Jan 25, 2007 12:46 PM,
By John McKeon

Michael Dell, CEO of Dell Computers, may run one of the world’s leading suppliers of personal computers with all kinds of home entertainment capabilities—but he still told the recently concluded Consumer Electronics Show (CES) in Las Vegas that the company does 85 percent of its business with government, educational institutions, and corporations.

Dell’s comments highlighted a show that continued one of its most pronounced trends of recent years, the increasing difficulty of sorting corporate and business multimedia—the pro AV channel’s long-time home turf—from the vast universe of home entertainment and consumer applications.

You might have shopped at CES for a new interactive whiteboard for the kitchen—what better way to maintain your grocery list? A high-definition tele-presence solution could be just the thing for communicating with your kids’ teachers. Want a set of powered line-array speakers for your home theater? How about a video switching and signal processing system to route dozens of inputs to as many as eight high-res screens simultaneously?

It was all there: Both products expressly designed for high-end pro applications and items that were long considered the province of professionals, but have found new homes in people’s dens.

Microsoft’s Bill Gates, also a CES keynoter, pointed to the ubiquity of high-quality video and the growing inter-connectedness of devices. “We have incredible devices with very high fidelity,” he says. “Think about these high-definition screens that when you buy it, you just drool looking at that picture, it’s such an improvement over the classic TV screen that you used to have, and now it connects up to your high-definition cable, to your PC, to your games, all those experiences taking advantage of that incredible visual capability. Network bandwidth has gone up very dramatically, we’re avoiding that being a bottleneck, even as we’re sending high-definition signals around.”

Expanding bandwidth is one enabler of this convergence, and declining hardware prices are another. Pacific Media Associates reported recently that the average street price of a 42in. plasma display dropped 25 percent between last October and November.
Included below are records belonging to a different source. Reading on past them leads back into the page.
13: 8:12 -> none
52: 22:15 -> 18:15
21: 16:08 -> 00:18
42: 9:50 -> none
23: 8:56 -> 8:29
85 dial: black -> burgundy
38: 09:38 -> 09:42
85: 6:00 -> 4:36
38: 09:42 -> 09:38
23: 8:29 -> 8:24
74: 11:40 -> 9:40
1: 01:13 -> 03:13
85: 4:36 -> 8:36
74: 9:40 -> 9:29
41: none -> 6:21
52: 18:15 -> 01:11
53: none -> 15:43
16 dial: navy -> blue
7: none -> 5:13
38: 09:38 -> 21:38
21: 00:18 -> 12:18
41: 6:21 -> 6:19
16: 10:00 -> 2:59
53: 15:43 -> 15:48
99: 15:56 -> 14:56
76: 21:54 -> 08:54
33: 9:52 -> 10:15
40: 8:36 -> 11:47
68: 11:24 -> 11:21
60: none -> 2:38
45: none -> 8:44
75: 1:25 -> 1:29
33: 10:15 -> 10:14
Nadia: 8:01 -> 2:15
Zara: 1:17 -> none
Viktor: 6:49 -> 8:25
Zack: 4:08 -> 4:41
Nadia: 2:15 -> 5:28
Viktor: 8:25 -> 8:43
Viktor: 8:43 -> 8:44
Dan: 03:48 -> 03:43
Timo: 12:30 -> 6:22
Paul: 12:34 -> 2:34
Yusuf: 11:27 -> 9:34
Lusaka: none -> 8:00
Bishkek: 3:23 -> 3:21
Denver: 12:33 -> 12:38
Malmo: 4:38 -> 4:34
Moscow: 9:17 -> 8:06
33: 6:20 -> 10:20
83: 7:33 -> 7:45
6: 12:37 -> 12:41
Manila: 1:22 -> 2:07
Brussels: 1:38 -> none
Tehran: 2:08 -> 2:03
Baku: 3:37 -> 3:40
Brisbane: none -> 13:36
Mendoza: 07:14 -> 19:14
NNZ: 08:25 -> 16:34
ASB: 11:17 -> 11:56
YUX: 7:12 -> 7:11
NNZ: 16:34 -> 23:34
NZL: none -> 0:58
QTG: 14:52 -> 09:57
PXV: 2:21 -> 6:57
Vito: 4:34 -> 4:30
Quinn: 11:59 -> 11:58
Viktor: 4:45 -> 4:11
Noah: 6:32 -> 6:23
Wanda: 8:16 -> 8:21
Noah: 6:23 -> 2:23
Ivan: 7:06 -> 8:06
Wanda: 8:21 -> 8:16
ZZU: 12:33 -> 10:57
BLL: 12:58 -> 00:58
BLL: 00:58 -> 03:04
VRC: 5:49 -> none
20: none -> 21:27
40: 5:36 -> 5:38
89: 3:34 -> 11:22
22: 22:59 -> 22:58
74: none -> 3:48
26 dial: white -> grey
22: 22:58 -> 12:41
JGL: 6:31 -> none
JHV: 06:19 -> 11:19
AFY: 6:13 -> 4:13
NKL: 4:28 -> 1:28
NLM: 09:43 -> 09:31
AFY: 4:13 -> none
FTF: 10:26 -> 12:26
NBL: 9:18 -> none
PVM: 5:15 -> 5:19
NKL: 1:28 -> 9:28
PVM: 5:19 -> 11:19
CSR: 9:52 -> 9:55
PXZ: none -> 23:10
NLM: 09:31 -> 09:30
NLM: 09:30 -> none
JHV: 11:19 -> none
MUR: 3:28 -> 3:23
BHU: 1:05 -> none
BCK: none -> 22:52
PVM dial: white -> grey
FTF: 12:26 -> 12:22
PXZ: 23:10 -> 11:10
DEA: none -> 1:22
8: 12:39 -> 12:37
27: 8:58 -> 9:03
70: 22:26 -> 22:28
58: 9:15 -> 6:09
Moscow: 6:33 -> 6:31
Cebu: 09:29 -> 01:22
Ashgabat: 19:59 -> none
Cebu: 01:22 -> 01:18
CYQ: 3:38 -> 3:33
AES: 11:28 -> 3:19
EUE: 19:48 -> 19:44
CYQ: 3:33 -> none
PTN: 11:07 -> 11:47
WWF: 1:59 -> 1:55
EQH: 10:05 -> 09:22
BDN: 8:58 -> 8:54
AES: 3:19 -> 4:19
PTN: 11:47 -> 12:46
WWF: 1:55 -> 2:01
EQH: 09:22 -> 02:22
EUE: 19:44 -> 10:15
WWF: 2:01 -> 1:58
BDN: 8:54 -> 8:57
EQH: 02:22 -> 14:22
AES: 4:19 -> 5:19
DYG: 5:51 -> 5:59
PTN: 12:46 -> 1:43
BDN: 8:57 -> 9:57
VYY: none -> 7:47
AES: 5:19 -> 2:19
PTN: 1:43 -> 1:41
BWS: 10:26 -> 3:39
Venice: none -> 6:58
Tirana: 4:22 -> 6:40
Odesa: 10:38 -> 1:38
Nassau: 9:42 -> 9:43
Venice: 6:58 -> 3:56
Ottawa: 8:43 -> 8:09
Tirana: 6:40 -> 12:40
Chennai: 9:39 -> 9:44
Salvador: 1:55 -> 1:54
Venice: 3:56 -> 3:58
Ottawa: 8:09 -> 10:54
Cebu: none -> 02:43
This was one factor behind an extraordinary finding in PMA’s Consumer Flat Panel Display Sell-Through Tracking Service: that sales of plasma and LCD flatpanel displays doubled in that time period.

Numerous speakers at CES predicted a near-future in which high-definition video moves effortlessly among wireless phones, gaming systems, PCs, televisions, and other devices in offices, autos, airports, and dens. Rapid rollouts of digital cable systems, fiber-to-the-premises, and other infrastructure should provide all the bandwidth this future requires, and equipment manufacturers are rapidly delivering the displays.

1080p resolution, in particular, seems emphatically to have arrived. Pioneer, Hitachi, Mitsubishi, LG Electronics, Sharp, and other companies all showed 1080p LCD, plasma, and projection systems. Some observers commented that the “future-proof” 1080p systems, delivering the highest-definition available, may be the last plateau prospective buyers were awaiting before making their investments in HD.

Bandwidth, content, and devices: Although their converge may blur the lines between markets, it is also clarifying the promise of the future. “We are entering a world where soon anyone can access what even the rich could not obtain just a few years ago,” says Gary Shapiro, president of the Consumer Electronics Association. “It is a marvelous world of opportunity, knowledge and immediacy.”